C’est au contraire à ce moment même qu’une insurrection formidable, coalisant dans un effort désespéré les résistances de la jeune nation qui voulait vivre, faillit terminer par une catastrophe le cours de ses éclatans succès et changer dans des proportions incalculables la direction de l’histoire. Le chef ou plutôt l’âme de cette magnifique explosion du sentiment national fut un jeune Arverne, qui ouvre ainsi de la plus brillante manière la série de nos grands héros.
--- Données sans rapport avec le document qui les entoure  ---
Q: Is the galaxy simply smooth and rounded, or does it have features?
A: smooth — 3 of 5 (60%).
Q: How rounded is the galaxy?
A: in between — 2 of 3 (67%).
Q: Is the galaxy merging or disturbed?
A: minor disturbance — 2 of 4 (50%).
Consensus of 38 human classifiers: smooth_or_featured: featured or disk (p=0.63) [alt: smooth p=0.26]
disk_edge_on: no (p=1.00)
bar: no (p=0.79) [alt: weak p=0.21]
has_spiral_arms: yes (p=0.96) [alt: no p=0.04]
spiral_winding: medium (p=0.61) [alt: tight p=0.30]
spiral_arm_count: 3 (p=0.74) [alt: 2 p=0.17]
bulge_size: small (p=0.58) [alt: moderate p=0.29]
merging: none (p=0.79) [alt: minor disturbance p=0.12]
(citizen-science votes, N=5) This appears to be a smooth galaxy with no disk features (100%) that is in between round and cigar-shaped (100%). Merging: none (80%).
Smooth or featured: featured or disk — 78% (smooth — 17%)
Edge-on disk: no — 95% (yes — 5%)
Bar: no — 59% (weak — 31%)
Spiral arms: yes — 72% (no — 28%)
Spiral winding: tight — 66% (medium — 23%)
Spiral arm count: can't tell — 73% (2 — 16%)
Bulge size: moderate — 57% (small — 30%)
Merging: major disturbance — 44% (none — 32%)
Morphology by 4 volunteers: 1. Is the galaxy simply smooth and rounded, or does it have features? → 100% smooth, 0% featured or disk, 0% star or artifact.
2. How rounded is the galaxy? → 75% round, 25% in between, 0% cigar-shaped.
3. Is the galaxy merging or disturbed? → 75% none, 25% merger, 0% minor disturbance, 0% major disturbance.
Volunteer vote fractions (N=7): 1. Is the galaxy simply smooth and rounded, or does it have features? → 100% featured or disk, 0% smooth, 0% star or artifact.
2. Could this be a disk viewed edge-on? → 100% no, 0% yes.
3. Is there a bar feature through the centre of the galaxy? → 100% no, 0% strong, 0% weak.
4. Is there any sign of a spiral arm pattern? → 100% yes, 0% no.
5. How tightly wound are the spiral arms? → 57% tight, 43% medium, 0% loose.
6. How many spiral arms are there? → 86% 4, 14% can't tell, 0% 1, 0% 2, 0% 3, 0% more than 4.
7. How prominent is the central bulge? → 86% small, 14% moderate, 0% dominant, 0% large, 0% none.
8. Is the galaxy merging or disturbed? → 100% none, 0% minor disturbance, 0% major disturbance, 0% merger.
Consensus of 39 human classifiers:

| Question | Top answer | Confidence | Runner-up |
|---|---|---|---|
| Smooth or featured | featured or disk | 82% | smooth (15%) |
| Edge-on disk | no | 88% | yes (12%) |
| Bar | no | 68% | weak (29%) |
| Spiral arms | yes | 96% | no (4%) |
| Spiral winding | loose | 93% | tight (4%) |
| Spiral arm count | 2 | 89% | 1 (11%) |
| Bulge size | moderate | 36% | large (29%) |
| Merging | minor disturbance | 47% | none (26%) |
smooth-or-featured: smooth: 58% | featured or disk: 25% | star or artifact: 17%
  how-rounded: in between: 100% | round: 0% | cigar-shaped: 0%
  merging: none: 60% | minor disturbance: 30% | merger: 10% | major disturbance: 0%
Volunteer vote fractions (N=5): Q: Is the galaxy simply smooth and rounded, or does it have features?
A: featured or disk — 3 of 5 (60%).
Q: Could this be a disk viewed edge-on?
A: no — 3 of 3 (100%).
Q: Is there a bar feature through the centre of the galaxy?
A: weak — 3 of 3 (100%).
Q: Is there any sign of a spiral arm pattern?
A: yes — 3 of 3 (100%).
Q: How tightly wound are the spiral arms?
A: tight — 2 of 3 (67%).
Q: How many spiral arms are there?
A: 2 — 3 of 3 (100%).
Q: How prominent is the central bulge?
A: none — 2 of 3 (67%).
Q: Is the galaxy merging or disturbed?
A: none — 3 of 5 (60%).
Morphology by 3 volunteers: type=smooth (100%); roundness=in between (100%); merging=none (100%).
Rien de plus intéressant que de reconstituer son histoire, comme l’a fait M. Francis Mounier, en se servant avec une critique judicieuse des données fournies par son vainqueur lui-même et de quelques renseignemens dispersés chez les autres historiens.


I

Vercingétorix (le grand chef des braves)[1] est un enfant de l’Auvergne ou de la cité arverne. Sa patrie est la Gergovie, ou forteresse des Arvernes, dont on voit encore les ruines sur une montagne non loin de Clermont-Ferrand. Son père Keltil (le grand Celte) chef ou roi de ce canton, avait été, dit César, en possession du principat de toute la Gaule, ce qui veut dire que, sous sa direction, la cité arverne atteignit ce degré de prépondérance qui tendait à réaliser l’unité nationale autour d’elle comme autour d’un centre reconnu. On ne sait rien de positif sur sa première jeunesse et son éducation. Celle-ci fut sans doute semblable à celle que recevaient les jeunes nobles gaulois, c’est-à-dire que, sous le rapport intellectuel et littéraire, elle fut très incomplète. Mais derrière les Cévennes était la Province, et déjà sans doute la civilisation romaine avait projeté quelques rayons par de la les montagnes. Vercingétorix parlait le latin, peut-être le grec. On peut inférer de la haute position conquise par son père que celui-ci fut à la tête du parti unitaire, national, opposé par conséquent aux ingérences romaines. Pour se

  1. Ses médailles portent en majuscules latines VERCINGETORIXS ; celles des Éduens sont frappées en caractères grecs.